Under Glass explores another such neglected space, yet one just as common and crucial to white settlement: the sugar cane estate in peri-coastal Zululand in the mid-1800s. This is also a two-strand novel, but cannily integrated. The main strand is omniscient but centred on the character of Mrs Chetwyn, wife to an emergent sugar-cane farmer and mother of five. The second, alternating voice belongs to the youngest of the five, "Cosmo", whose true position in the family emerges only in the last quarter or so. Only a second reading reveals just how cunningly the clues are laid-and omitted. In the opening pages, we learn that certain household members are "loyal to [a] conspiracy"-but I will not reveal its precise nature here.

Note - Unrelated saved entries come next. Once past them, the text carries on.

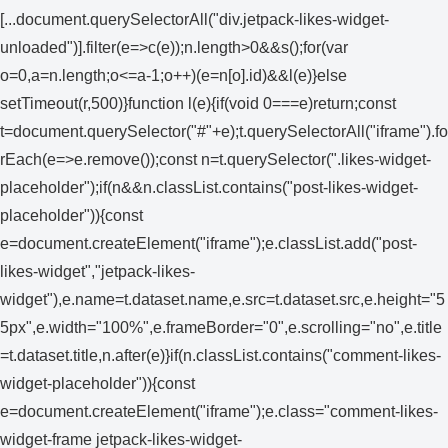
[...document.querySelectorAll("div.jetpack-likes-widget-
unloaded")].filter(e=>c(e));n.length>0&&s();for(var
o=0,a=n.length;o<=a-1;o++)(e=n[o].id)&&l(e)}else
setTimeout(r,500)}function l(e){if(void 0===e)return;const
t=document.querySelector("#"+e);t.querySelectorAll("iframe").fo
rEach(e=>e.remove());const n=t.querySelector(".likes-widget-
placeholder");if(n&&n.classList.contains("post-likes-widget-
placeholder")){const
e=document.createElement("iframe");e.classList.add("post-
likes-widget","jetpack-likes-
widget"),e.name=t.dataset.name,e.src=t.dataset.src,e.height="5
5px",e.width="100%",e.frameBorder="0",e.scrolling="no",e.title
=t.dataset.title,n.after(e)}if(n.classList.contains("comment-likes-
widget-placeholder")){const
e=document.createElement("iframe");e.class="comment-likes-
widget-frame jetpack-likes-widget-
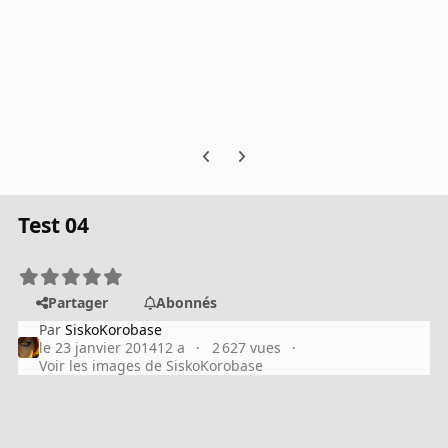
Previous carousel slide
Next carousel slide
Test 04
Partager
Abonnés
Par
SiskoKorobase
le 23 janvier 2014
12 a
2 627 vues
Voir les images de SiskoKorobase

At least three aspects of Robertson's writing deserve highlighting. One is how a density of research is deftly integrated into the portrayal of everyday textures and the revelation of character-what she might well call a "housewifely" use of "lore, vigilance and care with thoroughness, thrift and duty" (72). Each novel is intimately informative without ever feeling didactic. Much is filtered through the primary purview of the domestic, even ruminations on wider dynamics of empire, agriculture or science; never does the technically omniscient narrator obtrude. Rather, what is not said is equally important: almost every sentence is resonant with implication. The richness lies somewhere between the intellectuality of George Eliot and the metaphoric lyricism of Australia's Patrick White.

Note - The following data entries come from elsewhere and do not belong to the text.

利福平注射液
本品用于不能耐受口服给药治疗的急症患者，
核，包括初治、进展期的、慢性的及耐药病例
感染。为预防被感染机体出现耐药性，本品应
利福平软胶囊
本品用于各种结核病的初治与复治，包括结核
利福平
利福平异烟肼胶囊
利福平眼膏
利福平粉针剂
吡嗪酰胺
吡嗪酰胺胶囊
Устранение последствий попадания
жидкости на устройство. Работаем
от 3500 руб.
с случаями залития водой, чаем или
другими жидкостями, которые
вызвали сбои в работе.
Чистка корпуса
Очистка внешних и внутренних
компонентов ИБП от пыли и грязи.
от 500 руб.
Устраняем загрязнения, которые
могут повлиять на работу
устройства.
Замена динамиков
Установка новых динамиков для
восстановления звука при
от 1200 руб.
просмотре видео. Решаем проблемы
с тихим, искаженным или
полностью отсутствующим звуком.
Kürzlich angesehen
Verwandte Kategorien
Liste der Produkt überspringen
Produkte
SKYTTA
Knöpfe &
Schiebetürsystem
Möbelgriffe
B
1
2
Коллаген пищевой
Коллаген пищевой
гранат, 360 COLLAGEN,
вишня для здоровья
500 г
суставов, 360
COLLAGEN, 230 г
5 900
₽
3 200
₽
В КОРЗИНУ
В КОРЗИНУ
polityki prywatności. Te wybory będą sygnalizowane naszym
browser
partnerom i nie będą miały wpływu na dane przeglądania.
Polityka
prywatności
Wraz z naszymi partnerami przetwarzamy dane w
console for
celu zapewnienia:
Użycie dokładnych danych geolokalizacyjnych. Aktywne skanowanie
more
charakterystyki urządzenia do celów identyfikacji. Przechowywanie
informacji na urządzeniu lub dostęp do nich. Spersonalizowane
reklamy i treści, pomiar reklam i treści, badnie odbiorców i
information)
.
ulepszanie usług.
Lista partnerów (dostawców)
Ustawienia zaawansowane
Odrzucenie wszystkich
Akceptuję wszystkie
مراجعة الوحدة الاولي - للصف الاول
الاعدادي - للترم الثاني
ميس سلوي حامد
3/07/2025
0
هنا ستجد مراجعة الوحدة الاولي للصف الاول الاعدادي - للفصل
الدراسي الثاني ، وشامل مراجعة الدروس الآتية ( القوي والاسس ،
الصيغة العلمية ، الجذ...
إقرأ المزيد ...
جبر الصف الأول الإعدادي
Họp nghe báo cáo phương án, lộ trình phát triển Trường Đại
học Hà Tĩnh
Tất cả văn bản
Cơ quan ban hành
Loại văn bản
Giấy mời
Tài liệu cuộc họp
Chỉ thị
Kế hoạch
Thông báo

This relates closely to a second aspect: Robertson's remarkable control of voice. In all three novels, she has developed a mode of present-tense narration which is influenced by the cadences and vocabularies of the depicted period, but which still feels unique-both authentic and invented, as it were-a sort of "neo-archaism". In the case of Katreijn in The

Spiral House a non-English speaker's sensibility is conveyed in a unique, exotic yet natural English argot: a triumph. In the case of Cosmo, the sensibility of a child, despite being considered from a point of adult sophistication, is almost magically conveyed in the present tense. If there is a tiny criticism to be injected here, it is that the passages of interiority briefly accorded to the Zulu manservant/guide Fuze, or to the indentured Indian maid Griffin, are not strongly enough differentiated from Mrs Chetwyn or, for that matter, Magistrate Vos. A danger, perhaps, of falling victim to one's own success. (Though our fashionable shibboleths of race and gender are present throughout, they are filtered through complex relationships, a strategy refreshingly free of cant, gross binarism and sentimentality.)

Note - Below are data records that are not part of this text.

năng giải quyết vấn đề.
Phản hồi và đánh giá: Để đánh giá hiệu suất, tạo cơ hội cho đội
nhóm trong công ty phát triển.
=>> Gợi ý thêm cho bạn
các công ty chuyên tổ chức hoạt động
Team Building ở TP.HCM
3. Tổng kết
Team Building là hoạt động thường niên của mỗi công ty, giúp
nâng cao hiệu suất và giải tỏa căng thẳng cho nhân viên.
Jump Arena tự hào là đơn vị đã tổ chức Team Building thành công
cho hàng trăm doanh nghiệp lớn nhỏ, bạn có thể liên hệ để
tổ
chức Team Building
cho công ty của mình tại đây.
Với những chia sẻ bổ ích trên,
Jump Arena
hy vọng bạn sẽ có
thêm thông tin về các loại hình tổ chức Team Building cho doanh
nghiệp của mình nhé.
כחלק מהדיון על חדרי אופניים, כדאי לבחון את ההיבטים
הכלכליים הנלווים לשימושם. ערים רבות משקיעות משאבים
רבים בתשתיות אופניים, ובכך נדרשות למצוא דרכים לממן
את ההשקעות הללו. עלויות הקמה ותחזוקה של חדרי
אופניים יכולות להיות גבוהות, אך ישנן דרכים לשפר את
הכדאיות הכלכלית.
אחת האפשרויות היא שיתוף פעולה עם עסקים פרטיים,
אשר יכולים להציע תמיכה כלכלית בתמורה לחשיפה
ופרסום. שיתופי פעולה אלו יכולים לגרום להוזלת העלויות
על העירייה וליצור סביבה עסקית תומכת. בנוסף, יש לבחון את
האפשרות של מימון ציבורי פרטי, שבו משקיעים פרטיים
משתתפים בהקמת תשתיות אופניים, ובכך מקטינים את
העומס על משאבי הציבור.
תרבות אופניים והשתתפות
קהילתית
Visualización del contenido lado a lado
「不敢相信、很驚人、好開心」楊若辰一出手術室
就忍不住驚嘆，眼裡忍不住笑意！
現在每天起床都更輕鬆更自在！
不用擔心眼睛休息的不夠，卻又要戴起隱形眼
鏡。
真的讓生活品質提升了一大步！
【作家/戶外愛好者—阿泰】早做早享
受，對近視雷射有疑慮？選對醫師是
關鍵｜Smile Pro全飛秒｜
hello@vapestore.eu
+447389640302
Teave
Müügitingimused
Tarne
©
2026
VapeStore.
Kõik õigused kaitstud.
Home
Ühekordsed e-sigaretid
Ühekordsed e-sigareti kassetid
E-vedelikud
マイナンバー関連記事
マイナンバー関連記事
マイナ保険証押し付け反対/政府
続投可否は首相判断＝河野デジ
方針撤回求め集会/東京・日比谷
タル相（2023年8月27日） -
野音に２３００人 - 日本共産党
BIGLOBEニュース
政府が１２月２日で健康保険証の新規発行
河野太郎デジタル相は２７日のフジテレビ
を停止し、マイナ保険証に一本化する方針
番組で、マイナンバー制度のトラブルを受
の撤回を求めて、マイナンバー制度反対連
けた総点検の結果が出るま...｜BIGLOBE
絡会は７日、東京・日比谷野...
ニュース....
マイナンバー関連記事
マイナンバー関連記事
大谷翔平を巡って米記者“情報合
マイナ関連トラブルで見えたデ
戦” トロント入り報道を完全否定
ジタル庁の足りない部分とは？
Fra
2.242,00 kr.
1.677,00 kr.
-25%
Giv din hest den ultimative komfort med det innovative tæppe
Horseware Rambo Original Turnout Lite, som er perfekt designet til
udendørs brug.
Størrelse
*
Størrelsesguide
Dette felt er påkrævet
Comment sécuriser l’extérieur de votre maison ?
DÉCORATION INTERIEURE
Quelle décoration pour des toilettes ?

Thirdly, Robertson's narrative focus is not only on domestic space and activity, which is evoked with an extraordinary density of accoutrements and processes, but on bodily responses even to intellectual thought. Character is conveyed through gesture and sensation rather than through authorial "telling". Building personalities and milieux pixel by pixel, as it were, Robertson places a lot of faith in her reader to sense the implications. Consequently, there is scarcely a dull sentence in the entire novel, scarcely a paragraph not worth re-reading for its balance, resonance, and lyricism. A representative passage:

"The land is uneasy. Almost uncanny," he [Chetwyn] says. He makes a picture of suspicious homesteads and women alone and marks of newness and strange patterns in the way cattle are herded and rivers forded. He speaks of a sense of tremors, the quivers that will sweep across the flanks of a horse hours after it has been in a carriage wreck-tremors under the surface, startlement never far, nerves rinsed and taut. But oh, the look of it. "It has a way with hills," he says, and strokes the air as if stroking an animal's flank, and speaks of hills that follow one another in successive swells to the north, or cut off to the east, all sharing the same blunt, sudden end ... (55).

Beautifully done: the sentences are carried by a rhythmic quality; the metaphors evoke the characters' own lifeways; a forceful poetry sparks through, as in the assonance of "blunt, sudden". A concise indirectness of speech is preferred over empty dialogue. These are hallmarks of a novelist who is, I believe, writing as well as anyone in the country today.